■ SUPPLIED ENTRIES:

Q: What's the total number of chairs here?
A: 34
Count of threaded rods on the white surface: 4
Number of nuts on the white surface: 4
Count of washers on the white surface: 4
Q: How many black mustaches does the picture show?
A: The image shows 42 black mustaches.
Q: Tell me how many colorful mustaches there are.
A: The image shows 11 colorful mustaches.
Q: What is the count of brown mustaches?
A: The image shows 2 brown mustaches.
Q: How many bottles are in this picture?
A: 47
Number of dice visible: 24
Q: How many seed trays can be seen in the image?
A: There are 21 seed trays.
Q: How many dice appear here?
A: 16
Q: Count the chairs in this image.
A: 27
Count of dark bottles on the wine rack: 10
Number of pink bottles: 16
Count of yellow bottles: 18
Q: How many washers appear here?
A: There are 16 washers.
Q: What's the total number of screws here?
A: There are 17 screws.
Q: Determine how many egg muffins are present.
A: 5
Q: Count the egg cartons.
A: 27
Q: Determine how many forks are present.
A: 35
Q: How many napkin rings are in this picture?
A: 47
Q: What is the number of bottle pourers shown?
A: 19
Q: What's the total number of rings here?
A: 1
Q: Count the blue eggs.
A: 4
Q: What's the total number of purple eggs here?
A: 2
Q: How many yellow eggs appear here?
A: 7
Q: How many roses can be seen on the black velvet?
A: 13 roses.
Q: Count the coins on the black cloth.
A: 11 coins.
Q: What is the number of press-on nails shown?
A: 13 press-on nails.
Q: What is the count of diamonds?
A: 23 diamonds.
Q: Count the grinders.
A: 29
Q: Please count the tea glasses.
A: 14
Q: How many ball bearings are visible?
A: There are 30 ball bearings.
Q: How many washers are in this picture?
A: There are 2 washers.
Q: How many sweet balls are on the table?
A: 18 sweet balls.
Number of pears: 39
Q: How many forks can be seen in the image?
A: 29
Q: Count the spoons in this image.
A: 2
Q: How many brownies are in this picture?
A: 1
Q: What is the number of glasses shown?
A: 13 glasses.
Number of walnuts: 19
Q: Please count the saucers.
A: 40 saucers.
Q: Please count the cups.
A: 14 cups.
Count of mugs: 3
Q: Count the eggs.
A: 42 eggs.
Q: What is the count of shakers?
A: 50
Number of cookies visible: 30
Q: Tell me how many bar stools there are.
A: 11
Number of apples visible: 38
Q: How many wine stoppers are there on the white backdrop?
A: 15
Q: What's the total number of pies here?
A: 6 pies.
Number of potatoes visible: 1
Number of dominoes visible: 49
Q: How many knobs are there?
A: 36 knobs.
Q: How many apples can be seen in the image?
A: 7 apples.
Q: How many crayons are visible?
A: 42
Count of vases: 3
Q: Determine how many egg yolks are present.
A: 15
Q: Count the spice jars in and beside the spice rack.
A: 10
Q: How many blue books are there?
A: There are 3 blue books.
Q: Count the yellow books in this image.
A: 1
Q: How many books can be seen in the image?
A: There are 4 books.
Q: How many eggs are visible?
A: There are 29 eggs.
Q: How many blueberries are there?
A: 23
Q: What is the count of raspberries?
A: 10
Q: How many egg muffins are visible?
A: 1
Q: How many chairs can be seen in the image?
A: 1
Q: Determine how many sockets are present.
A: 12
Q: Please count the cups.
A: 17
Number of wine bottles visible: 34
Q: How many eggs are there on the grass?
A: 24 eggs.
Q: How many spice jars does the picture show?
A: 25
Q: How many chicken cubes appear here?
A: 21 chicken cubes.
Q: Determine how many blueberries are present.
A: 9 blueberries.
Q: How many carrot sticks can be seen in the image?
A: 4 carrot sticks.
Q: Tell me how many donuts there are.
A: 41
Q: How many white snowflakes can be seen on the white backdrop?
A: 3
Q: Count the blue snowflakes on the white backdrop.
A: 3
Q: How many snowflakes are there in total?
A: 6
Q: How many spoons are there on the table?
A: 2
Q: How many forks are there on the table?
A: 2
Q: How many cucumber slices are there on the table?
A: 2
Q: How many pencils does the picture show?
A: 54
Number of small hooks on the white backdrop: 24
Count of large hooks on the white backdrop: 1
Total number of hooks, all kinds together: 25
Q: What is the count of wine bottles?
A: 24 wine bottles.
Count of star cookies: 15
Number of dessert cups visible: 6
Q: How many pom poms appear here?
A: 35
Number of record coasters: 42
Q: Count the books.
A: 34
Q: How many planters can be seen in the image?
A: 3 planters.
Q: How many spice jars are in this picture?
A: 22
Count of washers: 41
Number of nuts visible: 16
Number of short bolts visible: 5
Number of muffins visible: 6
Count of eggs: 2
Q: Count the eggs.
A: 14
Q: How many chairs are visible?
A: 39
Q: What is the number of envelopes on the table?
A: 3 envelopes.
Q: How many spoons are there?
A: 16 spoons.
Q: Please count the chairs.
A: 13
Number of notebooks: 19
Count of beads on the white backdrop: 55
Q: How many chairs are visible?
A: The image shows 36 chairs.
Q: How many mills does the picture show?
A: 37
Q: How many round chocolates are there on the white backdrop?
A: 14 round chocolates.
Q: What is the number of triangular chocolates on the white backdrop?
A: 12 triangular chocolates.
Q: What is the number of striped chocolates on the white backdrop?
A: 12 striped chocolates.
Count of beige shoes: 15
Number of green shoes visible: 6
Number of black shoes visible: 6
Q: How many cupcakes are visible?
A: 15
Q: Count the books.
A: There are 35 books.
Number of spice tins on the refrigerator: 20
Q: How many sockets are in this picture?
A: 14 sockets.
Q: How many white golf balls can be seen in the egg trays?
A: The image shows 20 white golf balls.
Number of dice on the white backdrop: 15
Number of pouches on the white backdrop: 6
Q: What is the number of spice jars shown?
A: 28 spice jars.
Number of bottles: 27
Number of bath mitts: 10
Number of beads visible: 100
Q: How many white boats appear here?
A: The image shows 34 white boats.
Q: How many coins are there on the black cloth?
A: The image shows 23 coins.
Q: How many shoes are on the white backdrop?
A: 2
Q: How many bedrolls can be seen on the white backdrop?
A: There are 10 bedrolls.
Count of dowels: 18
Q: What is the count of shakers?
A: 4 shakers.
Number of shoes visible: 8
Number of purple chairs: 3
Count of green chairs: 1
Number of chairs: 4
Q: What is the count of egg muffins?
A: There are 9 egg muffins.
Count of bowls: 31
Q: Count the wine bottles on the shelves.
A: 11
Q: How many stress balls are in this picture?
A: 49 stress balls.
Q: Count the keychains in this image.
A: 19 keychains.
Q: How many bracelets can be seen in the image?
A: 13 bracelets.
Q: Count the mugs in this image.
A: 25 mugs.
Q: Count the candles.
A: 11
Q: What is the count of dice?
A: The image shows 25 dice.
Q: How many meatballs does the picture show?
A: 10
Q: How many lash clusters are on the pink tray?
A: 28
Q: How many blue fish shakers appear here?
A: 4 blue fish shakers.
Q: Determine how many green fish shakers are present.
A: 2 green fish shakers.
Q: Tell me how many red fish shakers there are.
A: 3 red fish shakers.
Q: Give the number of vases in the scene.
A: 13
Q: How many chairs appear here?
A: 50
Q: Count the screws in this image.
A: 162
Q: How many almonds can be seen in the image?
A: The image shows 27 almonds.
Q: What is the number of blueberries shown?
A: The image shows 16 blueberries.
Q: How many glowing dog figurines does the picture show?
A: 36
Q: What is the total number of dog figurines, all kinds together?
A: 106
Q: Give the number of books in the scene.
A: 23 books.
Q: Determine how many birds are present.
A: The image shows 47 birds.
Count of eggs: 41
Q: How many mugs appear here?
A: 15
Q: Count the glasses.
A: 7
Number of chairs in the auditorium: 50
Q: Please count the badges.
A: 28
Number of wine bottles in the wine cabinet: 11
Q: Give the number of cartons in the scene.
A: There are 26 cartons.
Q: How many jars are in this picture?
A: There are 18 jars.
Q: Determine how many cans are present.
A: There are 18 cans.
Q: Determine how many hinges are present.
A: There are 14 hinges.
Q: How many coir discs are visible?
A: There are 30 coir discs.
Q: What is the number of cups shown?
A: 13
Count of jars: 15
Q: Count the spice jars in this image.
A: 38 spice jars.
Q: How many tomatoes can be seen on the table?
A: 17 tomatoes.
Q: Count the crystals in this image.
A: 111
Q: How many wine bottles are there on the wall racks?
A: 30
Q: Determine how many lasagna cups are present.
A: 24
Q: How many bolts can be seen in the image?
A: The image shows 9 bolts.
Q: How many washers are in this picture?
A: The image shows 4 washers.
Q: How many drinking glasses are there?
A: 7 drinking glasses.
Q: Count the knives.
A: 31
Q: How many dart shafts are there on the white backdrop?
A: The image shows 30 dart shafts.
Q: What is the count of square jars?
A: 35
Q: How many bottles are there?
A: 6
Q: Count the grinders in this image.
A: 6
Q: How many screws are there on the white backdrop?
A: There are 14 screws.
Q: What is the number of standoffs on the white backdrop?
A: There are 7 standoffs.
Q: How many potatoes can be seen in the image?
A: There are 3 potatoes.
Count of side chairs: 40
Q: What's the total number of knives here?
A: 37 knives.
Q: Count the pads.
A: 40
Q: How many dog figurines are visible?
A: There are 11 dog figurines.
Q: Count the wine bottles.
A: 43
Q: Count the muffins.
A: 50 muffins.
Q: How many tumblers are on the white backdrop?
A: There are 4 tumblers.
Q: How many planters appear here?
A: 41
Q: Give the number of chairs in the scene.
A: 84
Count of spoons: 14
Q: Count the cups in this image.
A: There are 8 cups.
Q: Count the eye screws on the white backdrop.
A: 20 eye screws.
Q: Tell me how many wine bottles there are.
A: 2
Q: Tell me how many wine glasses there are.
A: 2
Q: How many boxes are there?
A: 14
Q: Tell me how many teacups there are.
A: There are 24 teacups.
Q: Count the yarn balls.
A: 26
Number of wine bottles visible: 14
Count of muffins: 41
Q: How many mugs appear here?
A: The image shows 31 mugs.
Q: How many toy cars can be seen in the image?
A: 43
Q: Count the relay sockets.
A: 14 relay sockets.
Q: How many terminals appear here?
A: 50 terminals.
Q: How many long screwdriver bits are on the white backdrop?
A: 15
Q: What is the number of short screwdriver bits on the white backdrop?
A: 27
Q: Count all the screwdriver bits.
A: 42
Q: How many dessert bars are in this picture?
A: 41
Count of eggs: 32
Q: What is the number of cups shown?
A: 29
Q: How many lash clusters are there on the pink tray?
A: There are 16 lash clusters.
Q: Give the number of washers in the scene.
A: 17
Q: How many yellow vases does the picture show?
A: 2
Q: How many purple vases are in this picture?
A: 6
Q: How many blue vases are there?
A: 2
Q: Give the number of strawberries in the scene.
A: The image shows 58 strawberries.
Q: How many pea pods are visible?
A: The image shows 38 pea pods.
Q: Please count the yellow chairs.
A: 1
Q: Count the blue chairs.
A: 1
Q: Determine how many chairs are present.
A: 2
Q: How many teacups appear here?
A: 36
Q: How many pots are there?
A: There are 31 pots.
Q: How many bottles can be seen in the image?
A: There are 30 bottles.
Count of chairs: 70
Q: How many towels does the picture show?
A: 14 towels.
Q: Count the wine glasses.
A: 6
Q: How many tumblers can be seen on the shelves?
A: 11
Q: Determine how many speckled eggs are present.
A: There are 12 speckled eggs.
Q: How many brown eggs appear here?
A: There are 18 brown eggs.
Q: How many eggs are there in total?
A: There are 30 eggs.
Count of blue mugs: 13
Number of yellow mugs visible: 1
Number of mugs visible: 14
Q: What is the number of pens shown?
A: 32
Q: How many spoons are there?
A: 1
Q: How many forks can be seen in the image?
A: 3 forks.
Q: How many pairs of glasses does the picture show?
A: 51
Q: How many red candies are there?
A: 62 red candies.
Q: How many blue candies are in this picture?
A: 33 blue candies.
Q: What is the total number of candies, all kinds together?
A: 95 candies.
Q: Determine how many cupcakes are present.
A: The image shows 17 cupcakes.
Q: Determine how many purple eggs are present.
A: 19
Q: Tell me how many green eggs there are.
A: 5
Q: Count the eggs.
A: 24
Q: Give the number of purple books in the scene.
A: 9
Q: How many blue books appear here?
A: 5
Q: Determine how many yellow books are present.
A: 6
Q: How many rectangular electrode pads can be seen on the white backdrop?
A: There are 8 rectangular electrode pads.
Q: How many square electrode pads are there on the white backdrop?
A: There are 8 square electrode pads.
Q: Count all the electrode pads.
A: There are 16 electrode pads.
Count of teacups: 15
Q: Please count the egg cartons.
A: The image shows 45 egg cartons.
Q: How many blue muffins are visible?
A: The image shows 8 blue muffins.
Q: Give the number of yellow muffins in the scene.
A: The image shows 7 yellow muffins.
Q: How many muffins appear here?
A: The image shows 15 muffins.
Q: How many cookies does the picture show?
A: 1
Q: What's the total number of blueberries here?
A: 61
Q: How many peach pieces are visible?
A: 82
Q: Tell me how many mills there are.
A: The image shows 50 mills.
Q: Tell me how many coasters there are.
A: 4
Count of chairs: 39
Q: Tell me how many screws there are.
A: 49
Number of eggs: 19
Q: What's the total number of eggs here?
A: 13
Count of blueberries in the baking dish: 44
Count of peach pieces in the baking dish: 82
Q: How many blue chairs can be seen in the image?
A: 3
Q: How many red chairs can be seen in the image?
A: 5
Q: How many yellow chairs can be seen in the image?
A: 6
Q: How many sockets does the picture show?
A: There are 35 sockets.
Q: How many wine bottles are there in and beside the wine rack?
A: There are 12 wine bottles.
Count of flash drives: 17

■ GIVEN EXERCISE: Render the material as a numbered list, with blank lines left out. Begin at its first line, go through the line with "Count of yellow bottles: 18", and include nothing after that line.

■ ANSWER BELOW:
1. Q: What's the total number of chairs here?
2. A: 34
3. Count of threaded rods on the white surface: 4
4. Number of nuts on the white surface: 4
5. Count of washers on the white surface: 4
6. Q: How many black mustaches does the picture show?
7. A: The image shows 42 black mustaches.
8. Q: Tell me how many colorful mustaches there are.
9. A: The image shows 11 colorful mustaches.
10. Q: What is the count of brown mustaches?
11. A: The image shows 2 brown mustaches.
12. Q: How many bottles are in this picture?
13. A: 47
14. Number of dice visible: 24
15. Q: How many seed trays can be seen in the image?
16. A: There are 21 seed trays.
17. Q: How many dice appear here?
18. A: 16
19. Q: Count the chairs in this image.
20. A: 27
21. Count of dark bottles on the wine rack: 10
22. Number of pink bottles: 16
23. Count of yellow bottles: 18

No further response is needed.